Week four hundred. The number is round and arbitrary and I note it because the noting is what I do — the librarian's habit of cataloguing, the cook's habit of measuring, the writer's habit of marking the milestones in a life that is measured in weeks and meals and the particular accumulation of days that, when stacked together, become a decade. Week 400 is the end of the eighth year and the beginning of the ninth, and the beginning is the continuation, and the continuation is the life.

The wedding is three weeks away. James and Elise's wedding, in the garden, under the arch that Robert built. I have been planning the rehearsal dinner with the military precision that Mama brought to every holiday: the she-crab soup, the shrimp and grits, the biscuits, the collard greens, the cobbler. The menu is the cookbook. The cookbook is the dinner. And the dinner is the welcome that I give to Elise, who is becoming family, who is joining the chain, who will someday stand at a stove and stir the roux and hear my voice saying "slow" the way I hear Mama's voice saying "slow," the instruction passed from woman to woman, the stirring continuous.

Carrie is coming home for the wedding — from Emory, a four-hour drive, the shortest distance she has ever traveled to come home and the distance that feels, after Fukuoka, like being next door. She will stand with James at the ceremony and she will cook with me at the rehearsal and the standing and the cooking will be the family, and the family will be the wedding.

I made she-crab soup — the four-hundredth week's dish, the thesis dish, the dish I have made more times than any other in this journal and that I will make more times still. The soup is not just food now. It is identity. It is the answer to the question "Who are you?" that I have been answering for four hundred weeks: I am a woman who makes she-crab soup. I am a woman who stands at a stove. I am a woman who cooks.

—————

▸ WHAT THIS EXERCISE ASKS
(A) In the journal entry, who built the arch in the garden where the wedding will take place?
(B) List every dish the journal entry names for the rehearsal dinner menu.

▸ PROVIDED MATERIAL

—————

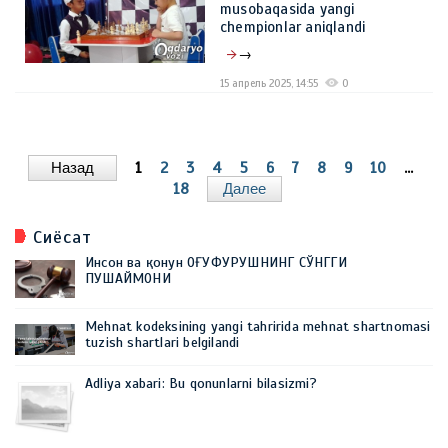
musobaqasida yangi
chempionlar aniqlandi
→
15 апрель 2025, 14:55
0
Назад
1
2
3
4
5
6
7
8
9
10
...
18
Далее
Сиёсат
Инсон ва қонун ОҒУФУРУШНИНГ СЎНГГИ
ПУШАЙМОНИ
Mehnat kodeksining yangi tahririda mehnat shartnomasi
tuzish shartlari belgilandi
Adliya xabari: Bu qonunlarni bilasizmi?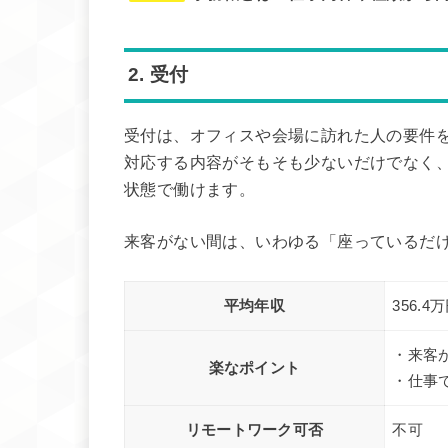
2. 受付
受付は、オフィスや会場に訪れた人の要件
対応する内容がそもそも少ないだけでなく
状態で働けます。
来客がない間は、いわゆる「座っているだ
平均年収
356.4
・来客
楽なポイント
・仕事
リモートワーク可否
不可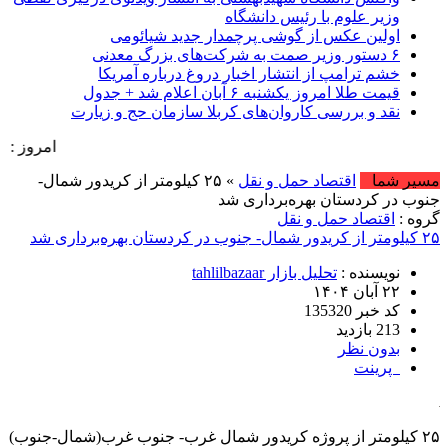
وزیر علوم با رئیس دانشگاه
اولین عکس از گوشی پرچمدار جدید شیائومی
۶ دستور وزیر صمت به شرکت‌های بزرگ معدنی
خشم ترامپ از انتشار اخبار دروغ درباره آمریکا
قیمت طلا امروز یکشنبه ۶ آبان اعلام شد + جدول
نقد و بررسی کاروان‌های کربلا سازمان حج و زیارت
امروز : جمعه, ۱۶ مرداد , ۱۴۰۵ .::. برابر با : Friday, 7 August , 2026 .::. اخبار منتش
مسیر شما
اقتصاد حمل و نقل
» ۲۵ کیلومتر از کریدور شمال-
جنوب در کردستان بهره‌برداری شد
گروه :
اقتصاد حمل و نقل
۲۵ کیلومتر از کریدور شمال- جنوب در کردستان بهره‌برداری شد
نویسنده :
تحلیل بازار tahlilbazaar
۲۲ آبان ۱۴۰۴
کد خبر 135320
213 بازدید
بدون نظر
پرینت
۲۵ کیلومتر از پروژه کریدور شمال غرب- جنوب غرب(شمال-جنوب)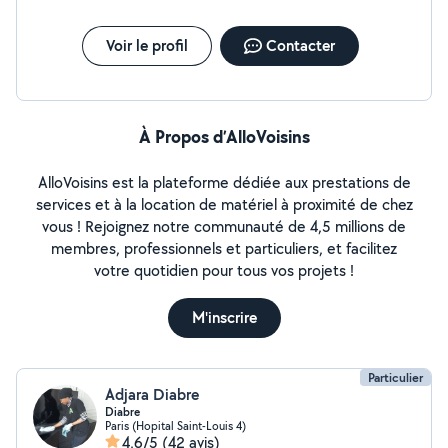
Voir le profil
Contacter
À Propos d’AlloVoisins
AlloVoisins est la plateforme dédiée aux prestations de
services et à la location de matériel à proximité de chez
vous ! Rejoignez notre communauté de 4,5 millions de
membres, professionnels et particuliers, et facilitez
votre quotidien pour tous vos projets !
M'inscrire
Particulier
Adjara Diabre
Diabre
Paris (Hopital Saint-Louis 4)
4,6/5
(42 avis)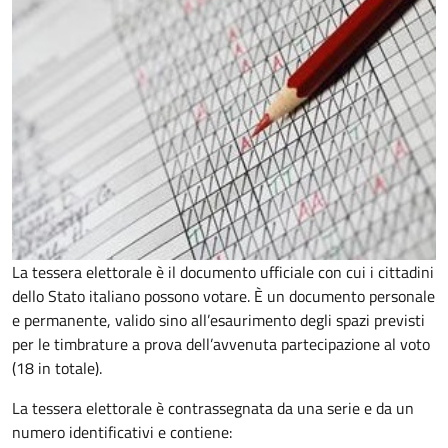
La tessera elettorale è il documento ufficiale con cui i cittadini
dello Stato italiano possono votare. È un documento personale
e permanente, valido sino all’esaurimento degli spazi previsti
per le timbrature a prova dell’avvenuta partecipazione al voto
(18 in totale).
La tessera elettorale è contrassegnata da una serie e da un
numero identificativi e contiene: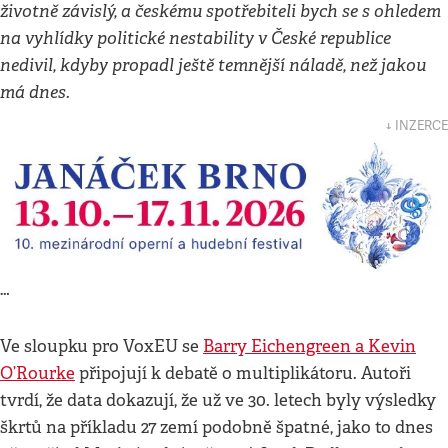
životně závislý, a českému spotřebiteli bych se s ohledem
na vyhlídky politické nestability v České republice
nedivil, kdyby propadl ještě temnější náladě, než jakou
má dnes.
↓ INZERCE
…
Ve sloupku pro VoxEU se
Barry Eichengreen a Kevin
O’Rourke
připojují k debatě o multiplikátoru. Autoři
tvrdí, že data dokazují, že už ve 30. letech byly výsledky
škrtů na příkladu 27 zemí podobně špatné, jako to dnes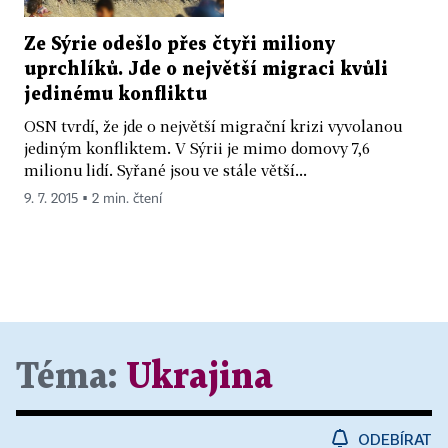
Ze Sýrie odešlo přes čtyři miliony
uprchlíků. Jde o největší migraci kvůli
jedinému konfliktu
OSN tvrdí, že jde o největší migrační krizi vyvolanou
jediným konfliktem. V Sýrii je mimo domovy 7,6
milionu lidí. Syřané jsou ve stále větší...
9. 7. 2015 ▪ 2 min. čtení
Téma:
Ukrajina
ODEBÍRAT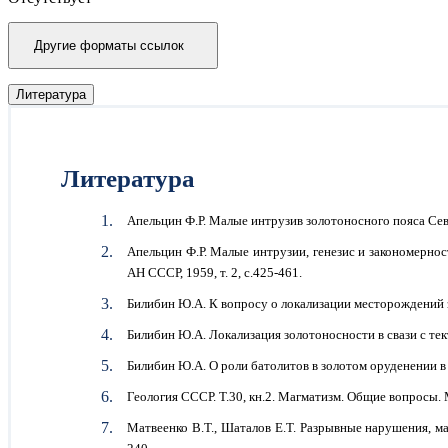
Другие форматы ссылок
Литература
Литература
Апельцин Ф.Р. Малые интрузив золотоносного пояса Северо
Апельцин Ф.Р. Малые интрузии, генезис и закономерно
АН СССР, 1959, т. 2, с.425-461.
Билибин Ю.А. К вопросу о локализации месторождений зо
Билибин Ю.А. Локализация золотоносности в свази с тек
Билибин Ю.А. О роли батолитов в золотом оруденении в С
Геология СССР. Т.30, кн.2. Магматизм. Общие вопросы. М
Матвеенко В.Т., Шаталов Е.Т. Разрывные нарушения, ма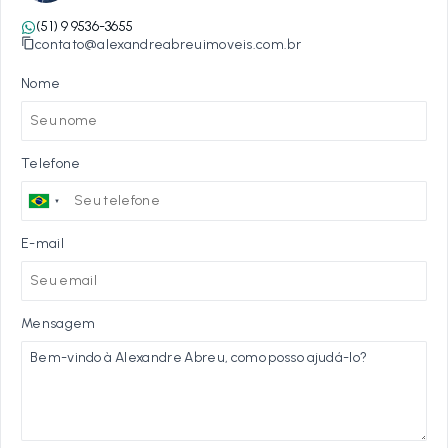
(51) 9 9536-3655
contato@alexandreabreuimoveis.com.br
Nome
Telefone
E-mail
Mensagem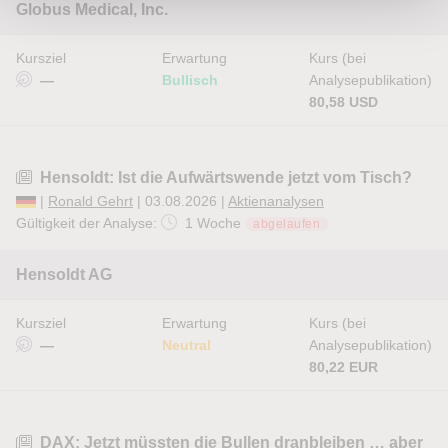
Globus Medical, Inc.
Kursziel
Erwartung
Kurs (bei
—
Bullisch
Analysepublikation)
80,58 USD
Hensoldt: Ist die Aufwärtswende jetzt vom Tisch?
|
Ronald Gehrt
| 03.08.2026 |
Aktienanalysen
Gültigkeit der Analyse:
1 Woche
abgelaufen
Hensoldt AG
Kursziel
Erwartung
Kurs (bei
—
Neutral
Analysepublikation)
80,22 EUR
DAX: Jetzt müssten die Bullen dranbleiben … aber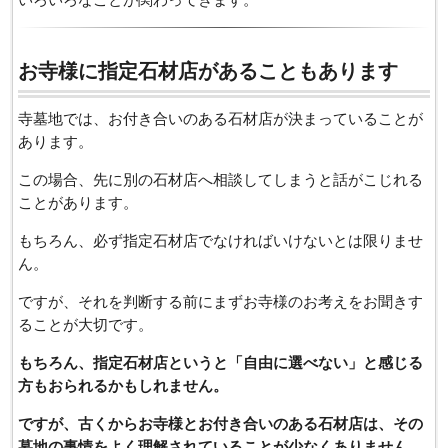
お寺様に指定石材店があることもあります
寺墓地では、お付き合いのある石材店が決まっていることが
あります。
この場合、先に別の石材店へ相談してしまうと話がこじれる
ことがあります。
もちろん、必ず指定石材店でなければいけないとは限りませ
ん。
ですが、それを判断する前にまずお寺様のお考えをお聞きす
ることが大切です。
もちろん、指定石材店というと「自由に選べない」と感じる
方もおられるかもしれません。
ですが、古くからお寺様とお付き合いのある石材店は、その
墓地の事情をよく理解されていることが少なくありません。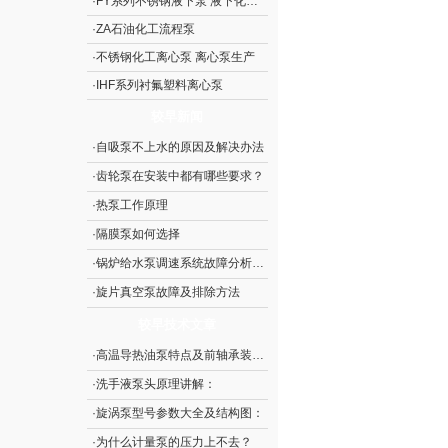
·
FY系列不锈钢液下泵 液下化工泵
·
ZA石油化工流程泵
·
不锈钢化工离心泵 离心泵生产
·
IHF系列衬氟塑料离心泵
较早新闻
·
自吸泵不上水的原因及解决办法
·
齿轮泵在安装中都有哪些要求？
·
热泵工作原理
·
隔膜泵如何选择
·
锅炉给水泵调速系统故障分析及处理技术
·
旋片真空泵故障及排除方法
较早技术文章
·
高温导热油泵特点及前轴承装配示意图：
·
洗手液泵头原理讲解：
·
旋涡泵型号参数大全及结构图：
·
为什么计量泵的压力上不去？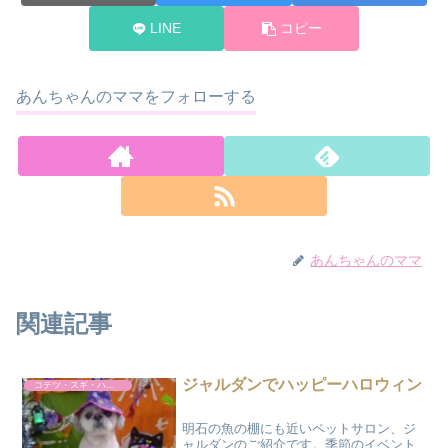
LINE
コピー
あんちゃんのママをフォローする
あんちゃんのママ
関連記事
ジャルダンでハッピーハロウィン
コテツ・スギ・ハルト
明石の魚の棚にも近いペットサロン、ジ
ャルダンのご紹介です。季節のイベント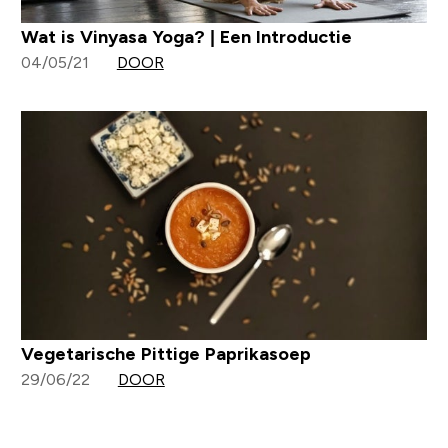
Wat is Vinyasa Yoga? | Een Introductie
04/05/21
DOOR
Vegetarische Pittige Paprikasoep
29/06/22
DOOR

—————

▸ EXPECTED RESULTS
(A) Robert

(B)
- she-crab soup
- shrimp and grits
- biscuits
- collard greens
- cobbler